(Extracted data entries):
::::::

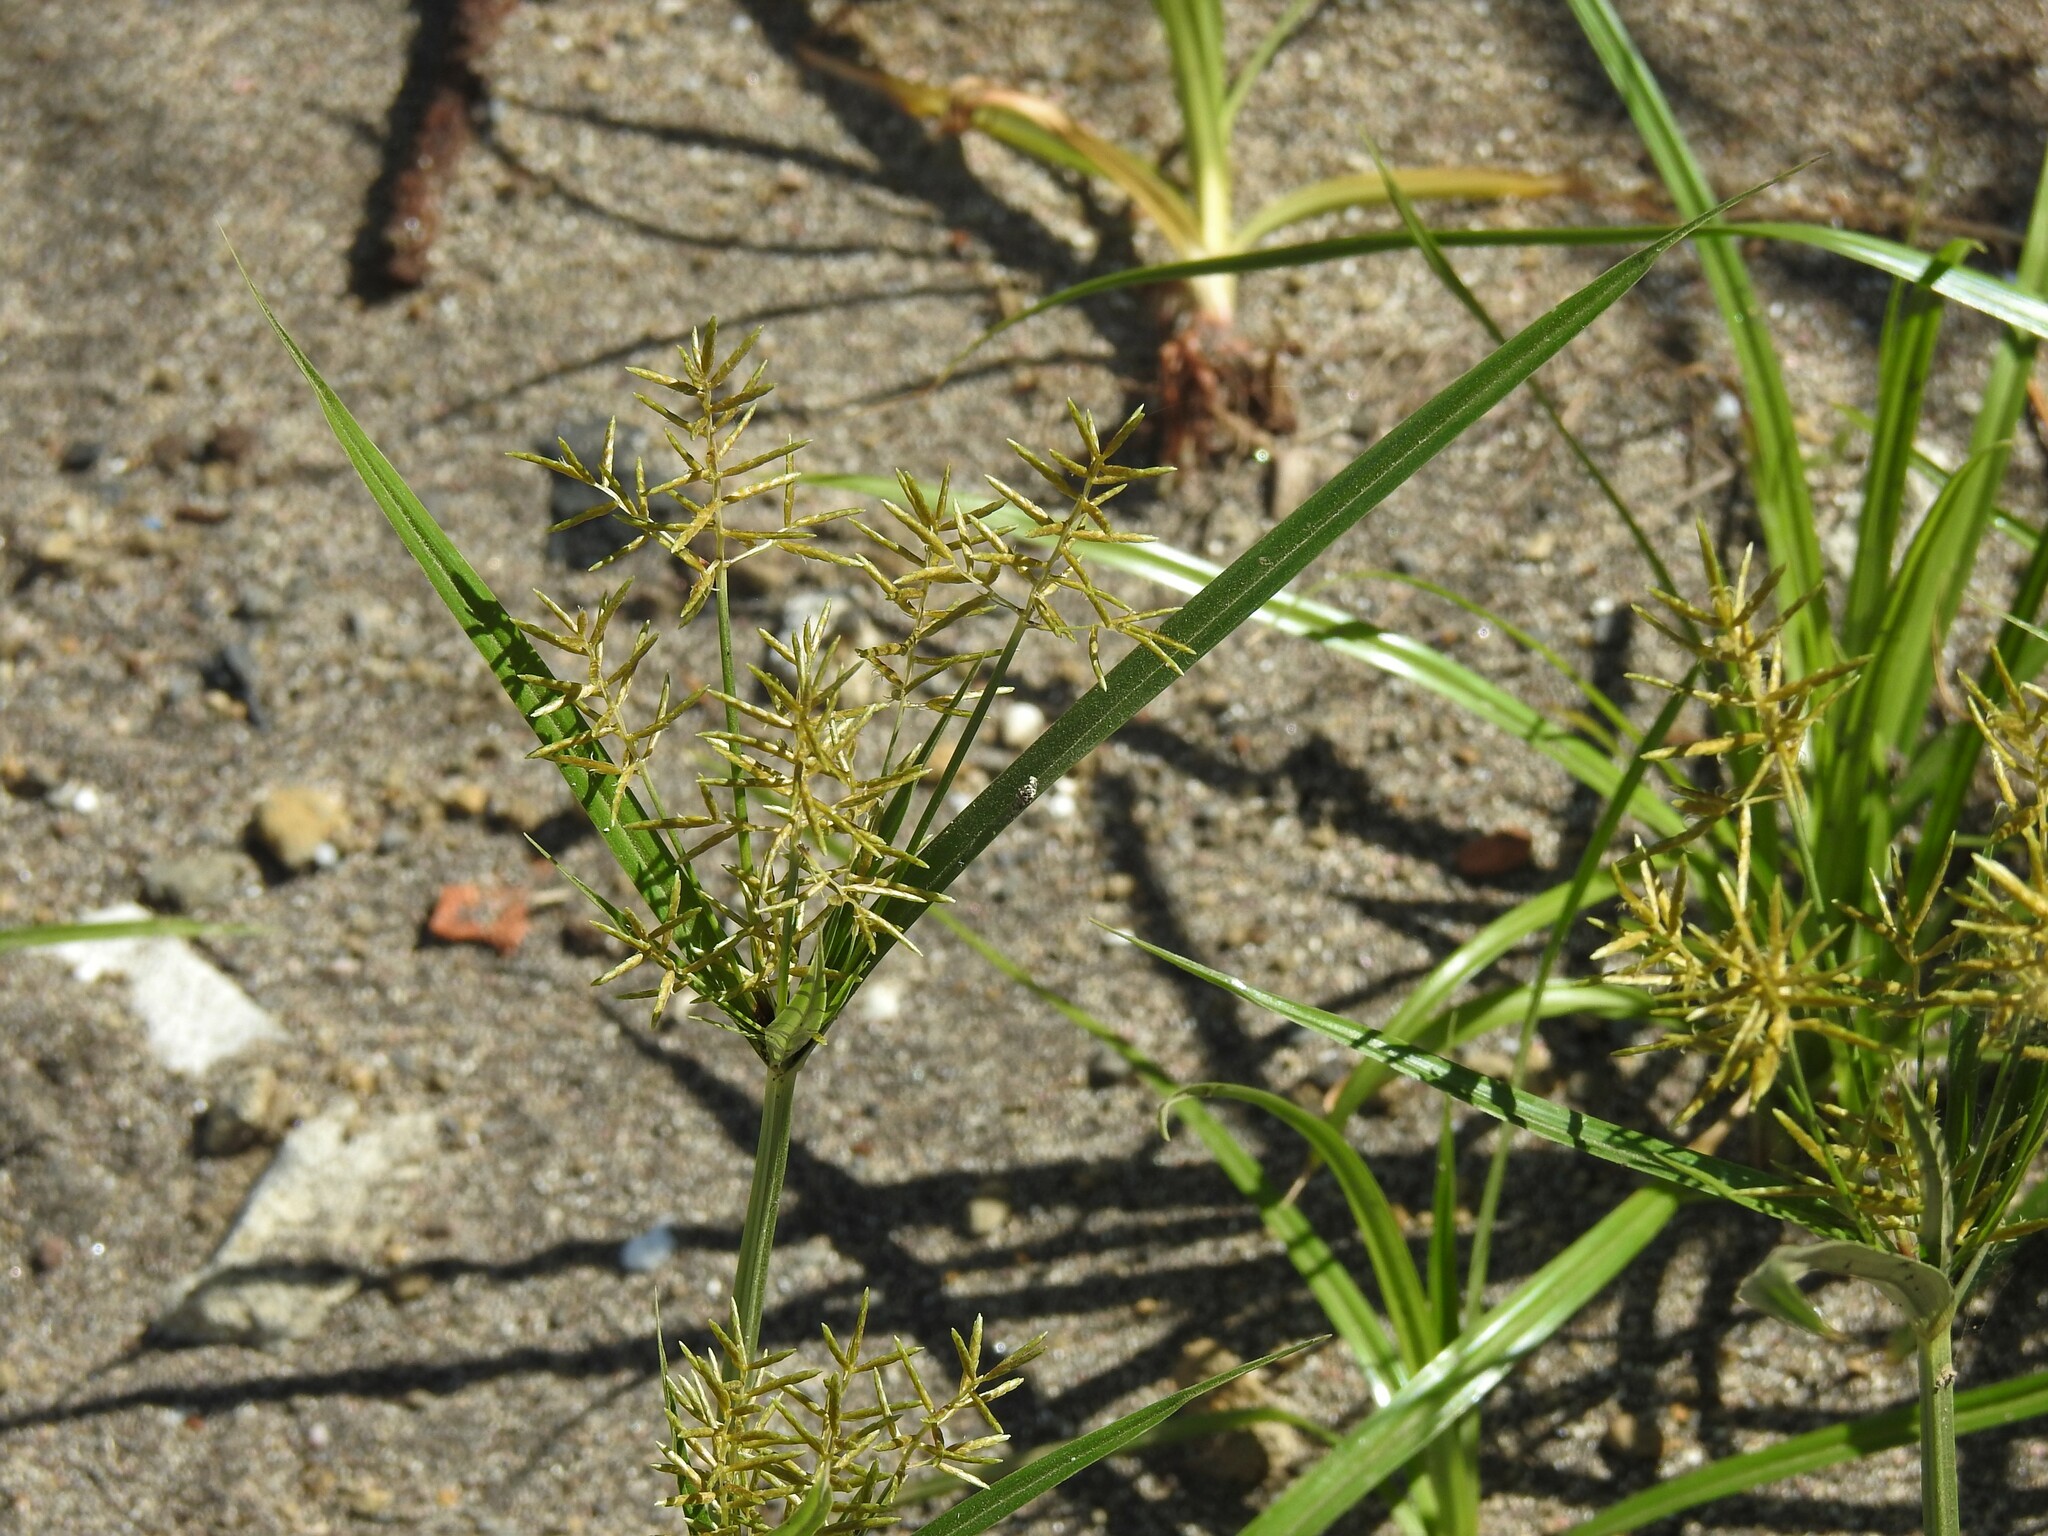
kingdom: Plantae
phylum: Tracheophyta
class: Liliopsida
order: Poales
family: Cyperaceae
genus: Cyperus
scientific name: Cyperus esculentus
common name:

::::::

Copy every line of the rows above verbatim, leaving out the pictures.

(EXERCISE OUTPUT):
kingdom: Plantae
phylum: Tracheophyta
class: Liliopsida
order: Poales
family: Cyperaceae
genus: Cyperus
scientific name: Cyperus esculentus
common name:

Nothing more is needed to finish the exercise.